Erdoğan TASC’taki konuşmasında, “Dünya genelindeki 2 milyar Müslüman’ın kutsallarına saldırmanın fikir özgürlüğü kisvesiyle meşrulaştırılmasını asla kabul etmiyoruz. Bize göre bu eylemler, insanları kışkırtmayı amaçlayan provokasyonlardır” dedi.
ABD ile ticaret hacminin geçen sene 32 milyar doları aştığını belirten Erdoğan, “Başkan Biden ile dostluk ve işbirliğimizin güçlendirilmesi hususlarında mutabık kaldık. Sayın Biden ile kurulmasını kararlaştırdığımız stratejik mekanizma, ülkelerimiz arasındaki diyalogun derinleştirilmesine katkı sağlıyor” diyerek, ‘tüm farklılıklara rağmen ileride açılacak çok sayıda fırsat penceresi’ olduğunu söyledi.
Erdoğan daha sonra İletişim Bakanlığı ve SETA’nın düzenlediği yuvarlak masa toplantısında bazı düşünce kuruluşlarının temsilcileriyle bir araya geldi. Buradaki konuşmasında öne çıkan konu başlıkları ise Suriyeli mülteciler ve Avrupa Birliği’ydi (AB).
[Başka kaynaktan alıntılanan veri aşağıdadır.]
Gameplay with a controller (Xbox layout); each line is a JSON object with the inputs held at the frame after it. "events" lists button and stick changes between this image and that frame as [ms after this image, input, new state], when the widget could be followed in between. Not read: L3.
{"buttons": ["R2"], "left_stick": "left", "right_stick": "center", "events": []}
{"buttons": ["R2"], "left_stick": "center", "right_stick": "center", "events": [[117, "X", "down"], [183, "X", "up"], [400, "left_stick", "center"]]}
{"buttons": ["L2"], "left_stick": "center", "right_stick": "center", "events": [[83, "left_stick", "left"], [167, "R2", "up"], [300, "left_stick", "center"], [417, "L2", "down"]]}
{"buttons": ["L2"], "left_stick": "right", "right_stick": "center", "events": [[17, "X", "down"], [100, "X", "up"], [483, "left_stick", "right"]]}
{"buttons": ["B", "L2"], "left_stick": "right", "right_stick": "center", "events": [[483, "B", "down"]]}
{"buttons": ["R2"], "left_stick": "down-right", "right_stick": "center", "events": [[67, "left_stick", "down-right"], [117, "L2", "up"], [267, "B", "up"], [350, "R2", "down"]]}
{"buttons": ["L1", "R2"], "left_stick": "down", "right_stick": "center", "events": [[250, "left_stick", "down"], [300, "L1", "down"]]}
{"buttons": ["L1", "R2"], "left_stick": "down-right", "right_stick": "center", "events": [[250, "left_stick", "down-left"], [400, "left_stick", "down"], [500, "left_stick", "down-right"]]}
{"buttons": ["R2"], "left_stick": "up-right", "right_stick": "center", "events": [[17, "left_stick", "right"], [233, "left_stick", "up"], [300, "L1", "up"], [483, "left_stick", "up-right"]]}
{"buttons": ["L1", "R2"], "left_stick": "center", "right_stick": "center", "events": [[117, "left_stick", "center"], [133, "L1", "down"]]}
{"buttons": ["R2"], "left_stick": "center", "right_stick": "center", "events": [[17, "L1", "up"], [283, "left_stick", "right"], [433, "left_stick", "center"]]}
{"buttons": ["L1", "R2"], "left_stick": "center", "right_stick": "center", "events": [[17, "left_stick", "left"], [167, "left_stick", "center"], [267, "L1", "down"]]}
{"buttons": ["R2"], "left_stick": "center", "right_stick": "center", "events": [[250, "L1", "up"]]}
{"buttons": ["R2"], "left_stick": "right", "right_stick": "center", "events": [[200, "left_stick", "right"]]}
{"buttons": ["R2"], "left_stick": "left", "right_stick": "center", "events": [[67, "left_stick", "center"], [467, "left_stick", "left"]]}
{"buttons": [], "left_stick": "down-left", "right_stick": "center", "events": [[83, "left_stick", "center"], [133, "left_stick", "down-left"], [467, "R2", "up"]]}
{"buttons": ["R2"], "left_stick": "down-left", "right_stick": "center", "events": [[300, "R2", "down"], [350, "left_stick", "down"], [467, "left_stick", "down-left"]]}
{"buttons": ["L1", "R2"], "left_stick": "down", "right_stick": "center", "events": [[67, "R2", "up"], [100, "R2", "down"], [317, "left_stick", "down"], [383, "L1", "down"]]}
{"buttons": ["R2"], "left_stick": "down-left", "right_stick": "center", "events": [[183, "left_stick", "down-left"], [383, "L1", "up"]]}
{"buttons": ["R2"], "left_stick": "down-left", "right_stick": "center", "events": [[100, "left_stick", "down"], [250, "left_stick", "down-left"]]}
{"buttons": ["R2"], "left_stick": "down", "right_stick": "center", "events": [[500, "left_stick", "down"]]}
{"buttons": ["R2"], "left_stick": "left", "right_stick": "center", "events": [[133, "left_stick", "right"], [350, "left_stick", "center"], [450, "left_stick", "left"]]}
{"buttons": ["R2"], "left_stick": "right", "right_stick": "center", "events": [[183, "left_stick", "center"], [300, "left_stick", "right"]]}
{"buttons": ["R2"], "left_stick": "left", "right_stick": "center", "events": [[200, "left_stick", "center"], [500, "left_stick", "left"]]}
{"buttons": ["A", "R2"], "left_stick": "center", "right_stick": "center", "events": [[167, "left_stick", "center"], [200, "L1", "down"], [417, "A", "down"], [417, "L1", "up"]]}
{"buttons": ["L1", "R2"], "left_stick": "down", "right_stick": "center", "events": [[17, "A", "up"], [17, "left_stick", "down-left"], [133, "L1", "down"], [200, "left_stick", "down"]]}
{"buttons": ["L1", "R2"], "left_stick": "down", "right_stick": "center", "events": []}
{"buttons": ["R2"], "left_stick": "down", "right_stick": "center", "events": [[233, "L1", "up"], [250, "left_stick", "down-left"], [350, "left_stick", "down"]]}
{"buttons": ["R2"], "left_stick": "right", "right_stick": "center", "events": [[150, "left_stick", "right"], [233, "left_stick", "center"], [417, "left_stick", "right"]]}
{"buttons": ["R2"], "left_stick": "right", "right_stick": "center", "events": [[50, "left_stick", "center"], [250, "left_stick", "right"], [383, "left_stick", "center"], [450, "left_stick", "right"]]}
Türkiye’nin dünyada en fazla mülteciye kapısını açan ülke olduğunu belirten Erdoğan, şimdiye kadar 600 bin Suriyelinin kendi ülkesine döndüğünü söyledi. Yapılmaya devam den konutların tamamlanmasının ardından 1 milyon kişinin daha ülkesine dönmesinin beklendiğini belirten Erdoğan, buradaki önemli dönüş şartlarının ‘güvenli, onurlu ve gönüllü’ olduğunu vurguladı.
Suriye, İran ve Rusya ile aylardır devam eden dörtlü zirvelerde ele alınan konulardan biri de Suriyelilerin ülkelerine dönüşü. Suriye’de 12 yıldır devam eden çatışmalar, ülkenin ekonomisini mahvedici bir etki yarattı. Dolayısıyla yıllardır evlerinden uzak olan Suriyeli mültecilerin dönüşü için gerekli ölçütlerden biri, Suriye’nin ekonomik açıdan daha istikrarlı bir konuma gelmesi olacak.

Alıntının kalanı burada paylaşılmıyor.